The anemone has come to be associated with the story of the lovers Aphrodite and Adonis. Aphrodite, the Greek goddess of love, was besotted with this beautiful youth, but he was fatally wounded by a wild boar and died in her arms. She sprinkled nectar on his blood, from which sprang the vivid red anemone. Abandonment, and love that is fleeting and will not last, are symbolized by this flower.

CAMELLIA

The camellia is an evergreen bush and is known as the Empress of Winter as it blooms during the long dark months of the year, bringing us lightness and gaiety. In Japan, where it grows in the wild, it is especially revered. It produces glorious flowers, striking and feminine, which appear as double or single blooms, in colors from pure white through to dusky pink and deep red.
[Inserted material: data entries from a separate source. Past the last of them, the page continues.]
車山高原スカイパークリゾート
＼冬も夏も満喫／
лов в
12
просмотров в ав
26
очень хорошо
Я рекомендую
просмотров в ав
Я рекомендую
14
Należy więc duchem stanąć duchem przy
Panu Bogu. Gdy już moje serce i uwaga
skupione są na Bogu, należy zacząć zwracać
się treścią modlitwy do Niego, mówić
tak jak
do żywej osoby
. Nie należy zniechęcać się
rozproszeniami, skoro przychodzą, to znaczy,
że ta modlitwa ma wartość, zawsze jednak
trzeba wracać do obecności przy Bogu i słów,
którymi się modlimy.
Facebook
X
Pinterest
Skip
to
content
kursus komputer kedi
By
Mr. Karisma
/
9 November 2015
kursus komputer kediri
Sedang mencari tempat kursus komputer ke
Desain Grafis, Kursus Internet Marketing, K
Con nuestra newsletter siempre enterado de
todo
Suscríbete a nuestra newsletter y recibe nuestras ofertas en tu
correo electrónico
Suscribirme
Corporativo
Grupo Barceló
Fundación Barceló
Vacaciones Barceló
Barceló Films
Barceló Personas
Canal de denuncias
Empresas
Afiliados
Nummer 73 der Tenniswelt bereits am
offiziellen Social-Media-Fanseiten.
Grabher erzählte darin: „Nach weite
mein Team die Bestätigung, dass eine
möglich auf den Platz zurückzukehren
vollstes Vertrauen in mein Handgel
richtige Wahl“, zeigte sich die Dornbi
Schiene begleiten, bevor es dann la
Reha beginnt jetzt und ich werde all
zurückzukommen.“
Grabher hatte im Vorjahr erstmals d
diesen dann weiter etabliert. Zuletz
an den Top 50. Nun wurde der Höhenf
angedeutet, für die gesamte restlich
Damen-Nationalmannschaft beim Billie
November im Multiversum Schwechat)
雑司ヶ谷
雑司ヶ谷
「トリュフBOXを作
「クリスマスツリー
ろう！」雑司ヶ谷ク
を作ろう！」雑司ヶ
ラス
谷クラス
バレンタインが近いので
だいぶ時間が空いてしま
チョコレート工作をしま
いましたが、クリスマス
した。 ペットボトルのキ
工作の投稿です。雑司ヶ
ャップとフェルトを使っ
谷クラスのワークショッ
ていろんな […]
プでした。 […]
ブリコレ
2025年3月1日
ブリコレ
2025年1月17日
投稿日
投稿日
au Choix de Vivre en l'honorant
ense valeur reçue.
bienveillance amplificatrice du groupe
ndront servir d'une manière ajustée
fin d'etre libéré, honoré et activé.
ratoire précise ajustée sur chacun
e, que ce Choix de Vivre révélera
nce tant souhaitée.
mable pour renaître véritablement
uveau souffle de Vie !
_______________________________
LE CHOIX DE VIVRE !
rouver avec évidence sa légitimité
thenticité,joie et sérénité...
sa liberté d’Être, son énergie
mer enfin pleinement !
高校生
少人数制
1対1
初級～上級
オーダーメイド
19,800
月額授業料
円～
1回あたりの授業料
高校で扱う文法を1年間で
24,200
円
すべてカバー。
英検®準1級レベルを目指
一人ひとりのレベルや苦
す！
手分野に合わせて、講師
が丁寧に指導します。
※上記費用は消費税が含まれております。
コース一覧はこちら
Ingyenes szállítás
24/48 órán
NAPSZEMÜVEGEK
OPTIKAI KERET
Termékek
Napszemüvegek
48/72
A flower of singular beauty, the camellia speaks of love, strong and all-embracing, of destinies inextricably linked.
The flower is named after a Jesuit missionary and botanist called Georg Kamel who brought the camellia to Europe from East Asia in the early eighteenth century. It was grown in the hothouse and became an exotic luxury, and by the mid-nineteenth century, it was one of the most sought-after flowers.

CANTERBURY BELLS

The name of the flower group to which this lovely plant belongs is Campanula, meaning ‘little bell’, referring to the shape of its striking blue or white flowers. It was given its common name from the bells the pilgrims carried as they made their weary way to Thomas à Becket’s shrine, and this connection with devotion has made it an emblem of faith and constancy, especially religious faith.
The plant can grow tall, its stems shooting up to two or three feet high, and when it blooms it is a glorious sight. From July to October, it is covered from top to bottom with beautiful large flowers, and the Victorians put this abundance to good use by growing it in pots and garden borders for summer display. A few blooms plucked off and tucked into a lady’s hair would make for a simple decoration, or the potted plant presented to a curate’s wife an entirely appropriate gift.

CARNATION

Pink: I Will Never Forget You
Red: My Heart Breaks
White: Sweet and Lovely
Yellow: Disdain
Striped: I Can’t Be with You

This delicate and modest flower, which blooms at the height of summer when the weather is kind and gentle, is from the family Dianthus, which also includes pinks (pure love) and Sweet Williams (gallantry). The carnation’s perfume is delicious and spicy, like the scent of cloves. It was originally a wild plant of southern Europe, introduced to England by the Normans, but the Victorians loved the cultivated flower, breeding more and more varieties in endless variants of colour and form. The word carnation comes from the Latin caro, meaning ‘flesh’, and is a nod towards the delicate pink of its petals, but the name Dianthus derives from the Greek Dios, ‘of Zeus’, and anthos, meaning ‘flower’. Thus the name means Zeus’s flower. The carnation has always been associated with the flower. The carnation has always been associated with the higher things, with fine emotions and love and marriage. Many Renaissance paintings show betrothed couples holding a carnation.